Work task: Each line of the material holding the word "kurs" must be identified and copied.
··· Information ···
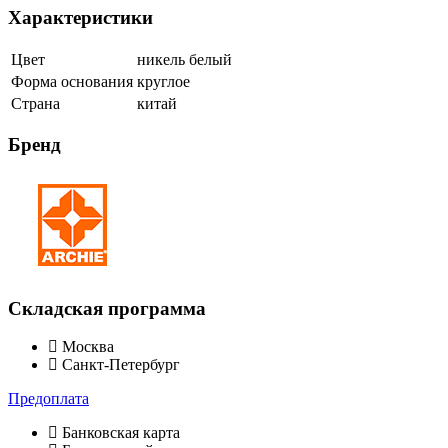
Характеристики
Цвет
никель белый
Форма основания
круглое
Страна
китай
Бренд
Складская программа
Москва
Санкт-Петербург
Предоплата
Банковская карта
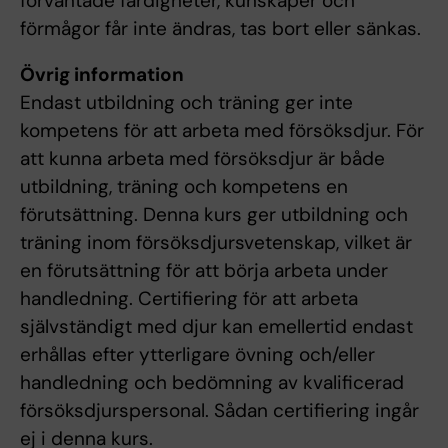
förväntade färdigheter, kunskaper och
förmågor får inte ändras, tas bort eller sänkas.
Övrig information
Endast utbildning och träning ger inte
kompetens för att arbeta med försöksdjur. För
att kunna arbeta med försöksdjur är både
utbildning, träning och kompetens en
förutsättning. Denna kurs ger utbildning och
träning inom försöksdjursvetenskap, vilket är
en förutsättning för att börja arbeta under
handledning. Certifiering för att arbeta
självständigt med djur kan emellertid endast
erhållas efter ytterligare övning och/eller
handledning och bedömning av kvalificerad
försöksdjurspersonal. Sådan certifiering ingår
ej i denna kurs.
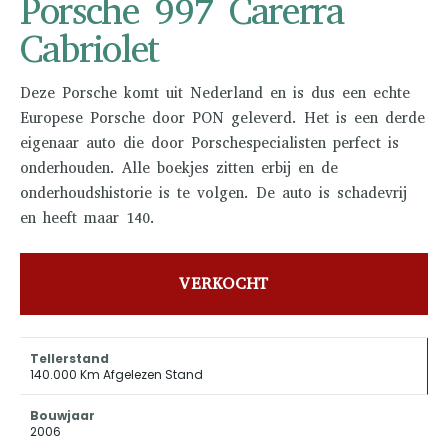
Porsche 997 Carerra
Cabriolet
Deze Porsche komt uit Nederland en is dus een echte
Europese Porsche door PON geleverd. Het is een derde
eigenaar auto die door Porschespecialisten perfect is
onderhouden. Alle boekjes zitten erbij en de
onderhoudshistorie is te volgen. De auto is schadevrij
en heeft maar 140.
VERKOCHT
Tellerstand
140.000 Km Afgelezen Stand
Bouwjaar
2006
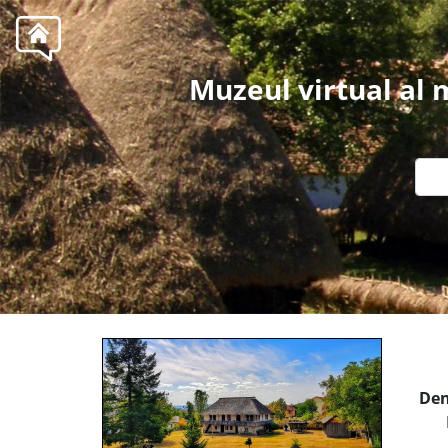
Muzeul virtual al
Den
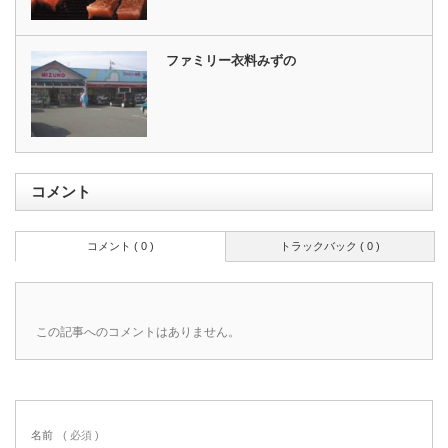
ファミリー衣料みずの
コメント
コメント ( 0 )
トラックバック ( 0 )
この記事へのコメントはありません。
名前
( 必須 )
···
Solution for this problem:
förutsättning. Denna kurs ger utbildning och
ej i denna kurs.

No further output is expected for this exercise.